Study material:
————

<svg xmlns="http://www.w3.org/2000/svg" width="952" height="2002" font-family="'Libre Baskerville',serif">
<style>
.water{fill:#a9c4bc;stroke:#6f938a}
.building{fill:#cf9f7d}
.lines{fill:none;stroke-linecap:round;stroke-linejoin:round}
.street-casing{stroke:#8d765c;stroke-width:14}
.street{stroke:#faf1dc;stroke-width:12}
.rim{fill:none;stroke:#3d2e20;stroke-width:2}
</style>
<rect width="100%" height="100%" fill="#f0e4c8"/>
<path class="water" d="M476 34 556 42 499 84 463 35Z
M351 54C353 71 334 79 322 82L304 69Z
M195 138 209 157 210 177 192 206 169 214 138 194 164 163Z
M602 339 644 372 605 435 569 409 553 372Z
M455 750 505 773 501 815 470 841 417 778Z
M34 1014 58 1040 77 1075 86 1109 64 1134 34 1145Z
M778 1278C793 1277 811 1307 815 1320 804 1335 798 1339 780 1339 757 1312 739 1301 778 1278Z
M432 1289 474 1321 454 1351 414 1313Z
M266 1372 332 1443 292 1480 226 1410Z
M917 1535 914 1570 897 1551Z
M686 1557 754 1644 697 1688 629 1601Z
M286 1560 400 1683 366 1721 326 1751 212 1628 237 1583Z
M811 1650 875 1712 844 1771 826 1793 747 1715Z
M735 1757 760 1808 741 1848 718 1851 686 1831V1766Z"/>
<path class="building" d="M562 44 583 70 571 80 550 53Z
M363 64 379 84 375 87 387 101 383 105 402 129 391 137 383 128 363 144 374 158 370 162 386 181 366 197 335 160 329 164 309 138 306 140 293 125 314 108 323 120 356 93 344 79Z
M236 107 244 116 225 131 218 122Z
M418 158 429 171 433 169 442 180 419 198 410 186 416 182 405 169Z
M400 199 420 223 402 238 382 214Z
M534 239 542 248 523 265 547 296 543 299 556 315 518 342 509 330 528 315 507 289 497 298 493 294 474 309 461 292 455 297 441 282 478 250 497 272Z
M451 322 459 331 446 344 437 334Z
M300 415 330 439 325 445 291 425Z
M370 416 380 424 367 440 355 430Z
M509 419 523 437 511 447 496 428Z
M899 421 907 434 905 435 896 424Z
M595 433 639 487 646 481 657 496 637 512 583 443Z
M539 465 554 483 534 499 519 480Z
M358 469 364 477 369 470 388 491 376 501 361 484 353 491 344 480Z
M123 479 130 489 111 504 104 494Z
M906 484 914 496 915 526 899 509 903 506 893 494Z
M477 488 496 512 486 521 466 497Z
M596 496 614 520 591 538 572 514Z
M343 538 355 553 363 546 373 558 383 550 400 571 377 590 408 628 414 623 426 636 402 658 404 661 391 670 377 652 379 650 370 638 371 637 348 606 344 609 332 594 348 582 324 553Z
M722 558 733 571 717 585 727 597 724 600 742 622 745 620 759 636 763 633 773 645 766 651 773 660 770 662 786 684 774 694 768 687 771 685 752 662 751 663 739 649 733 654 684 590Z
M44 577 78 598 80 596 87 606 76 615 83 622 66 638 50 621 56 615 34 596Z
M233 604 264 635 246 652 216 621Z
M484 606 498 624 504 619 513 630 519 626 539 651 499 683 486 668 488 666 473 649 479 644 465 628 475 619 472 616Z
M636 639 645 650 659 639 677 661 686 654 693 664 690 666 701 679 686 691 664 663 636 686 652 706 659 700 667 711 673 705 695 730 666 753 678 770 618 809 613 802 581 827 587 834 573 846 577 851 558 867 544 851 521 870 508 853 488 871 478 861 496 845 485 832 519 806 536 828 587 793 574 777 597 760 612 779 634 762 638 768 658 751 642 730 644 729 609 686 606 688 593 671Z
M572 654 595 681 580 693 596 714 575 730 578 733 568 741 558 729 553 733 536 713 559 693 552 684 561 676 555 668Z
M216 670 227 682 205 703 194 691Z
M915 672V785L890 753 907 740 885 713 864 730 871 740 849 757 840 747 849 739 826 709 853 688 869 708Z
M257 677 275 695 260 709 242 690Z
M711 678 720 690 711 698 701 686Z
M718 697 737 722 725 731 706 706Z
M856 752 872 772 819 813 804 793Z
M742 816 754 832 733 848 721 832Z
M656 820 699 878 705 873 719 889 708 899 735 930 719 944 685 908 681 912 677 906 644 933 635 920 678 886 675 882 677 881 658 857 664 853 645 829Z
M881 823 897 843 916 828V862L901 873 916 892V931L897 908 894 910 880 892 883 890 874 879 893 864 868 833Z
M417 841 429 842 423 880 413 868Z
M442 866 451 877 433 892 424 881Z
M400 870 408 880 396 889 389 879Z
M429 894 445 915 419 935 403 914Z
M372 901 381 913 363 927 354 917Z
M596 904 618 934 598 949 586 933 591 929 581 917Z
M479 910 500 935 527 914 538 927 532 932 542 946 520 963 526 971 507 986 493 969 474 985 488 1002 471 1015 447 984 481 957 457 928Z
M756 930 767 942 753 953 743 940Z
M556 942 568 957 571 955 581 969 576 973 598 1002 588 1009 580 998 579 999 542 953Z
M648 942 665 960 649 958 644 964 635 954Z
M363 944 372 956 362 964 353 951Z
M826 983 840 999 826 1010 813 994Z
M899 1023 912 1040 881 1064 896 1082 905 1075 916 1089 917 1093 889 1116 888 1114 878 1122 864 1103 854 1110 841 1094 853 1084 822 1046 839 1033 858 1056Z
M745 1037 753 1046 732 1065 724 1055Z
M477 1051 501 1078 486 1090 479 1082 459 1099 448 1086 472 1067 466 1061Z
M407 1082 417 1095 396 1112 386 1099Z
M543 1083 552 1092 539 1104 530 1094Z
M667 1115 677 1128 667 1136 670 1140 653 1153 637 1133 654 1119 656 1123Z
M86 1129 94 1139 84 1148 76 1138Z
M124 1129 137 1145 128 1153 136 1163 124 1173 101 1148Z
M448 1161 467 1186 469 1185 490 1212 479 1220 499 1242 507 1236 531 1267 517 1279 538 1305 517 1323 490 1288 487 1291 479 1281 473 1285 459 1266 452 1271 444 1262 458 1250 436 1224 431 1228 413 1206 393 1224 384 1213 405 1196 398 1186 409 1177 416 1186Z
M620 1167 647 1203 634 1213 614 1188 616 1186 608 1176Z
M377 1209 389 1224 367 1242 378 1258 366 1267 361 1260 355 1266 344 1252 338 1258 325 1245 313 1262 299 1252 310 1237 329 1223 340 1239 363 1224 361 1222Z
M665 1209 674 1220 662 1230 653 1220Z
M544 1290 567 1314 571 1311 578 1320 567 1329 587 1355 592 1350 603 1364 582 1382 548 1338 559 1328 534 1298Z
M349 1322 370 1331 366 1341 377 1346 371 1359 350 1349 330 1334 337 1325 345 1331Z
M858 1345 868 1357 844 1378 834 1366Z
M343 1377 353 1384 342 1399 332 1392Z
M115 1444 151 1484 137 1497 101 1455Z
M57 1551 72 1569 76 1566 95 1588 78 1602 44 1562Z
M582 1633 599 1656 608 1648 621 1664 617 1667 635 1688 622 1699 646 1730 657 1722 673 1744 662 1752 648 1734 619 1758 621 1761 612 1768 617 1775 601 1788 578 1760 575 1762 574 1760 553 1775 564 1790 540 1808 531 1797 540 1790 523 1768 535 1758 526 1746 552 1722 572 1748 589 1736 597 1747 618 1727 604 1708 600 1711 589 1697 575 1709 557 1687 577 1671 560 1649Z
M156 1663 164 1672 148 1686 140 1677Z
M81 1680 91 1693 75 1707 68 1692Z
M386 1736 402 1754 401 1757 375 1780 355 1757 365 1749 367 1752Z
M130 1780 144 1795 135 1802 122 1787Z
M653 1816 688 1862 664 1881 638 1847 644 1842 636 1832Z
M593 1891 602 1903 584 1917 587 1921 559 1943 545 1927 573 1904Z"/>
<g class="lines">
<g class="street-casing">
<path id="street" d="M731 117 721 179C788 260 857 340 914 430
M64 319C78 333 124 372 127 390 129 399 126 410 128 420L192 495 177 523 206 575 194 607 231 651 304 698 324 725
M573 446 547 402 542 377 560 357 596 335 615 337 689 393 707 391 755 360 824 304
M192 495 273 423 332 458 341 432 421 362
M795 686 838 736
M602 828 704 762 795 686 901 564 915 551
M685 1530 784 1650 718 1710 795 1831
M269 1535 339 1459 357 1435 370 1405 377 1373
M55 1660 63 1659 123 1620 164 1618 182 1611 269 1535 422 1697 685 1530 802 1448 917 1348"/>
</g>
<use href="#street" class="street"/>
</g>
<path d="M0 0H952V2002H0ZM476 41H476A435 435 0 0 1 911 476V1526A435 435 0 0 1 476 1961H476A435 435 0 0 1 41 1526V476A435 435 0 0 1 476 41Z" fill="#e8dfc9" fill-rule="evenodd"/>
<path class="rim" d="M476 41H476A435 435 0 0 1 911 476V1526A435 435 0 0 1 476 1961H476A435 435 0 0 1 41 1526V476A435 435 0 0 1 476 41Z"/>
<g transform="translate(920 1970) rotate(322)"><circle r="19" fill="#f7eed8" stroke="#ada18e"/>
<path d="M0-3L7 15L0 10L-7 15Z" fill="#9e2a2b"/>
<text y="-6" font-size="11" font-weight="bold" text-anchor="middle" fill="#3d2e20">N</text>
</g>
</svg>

————

Read through the data and copy every line where "lines" shows up.

Exercise answer:
.lines{fill:none;stroke-linecap:round;stroke-linejoin:round}
<g class="lines">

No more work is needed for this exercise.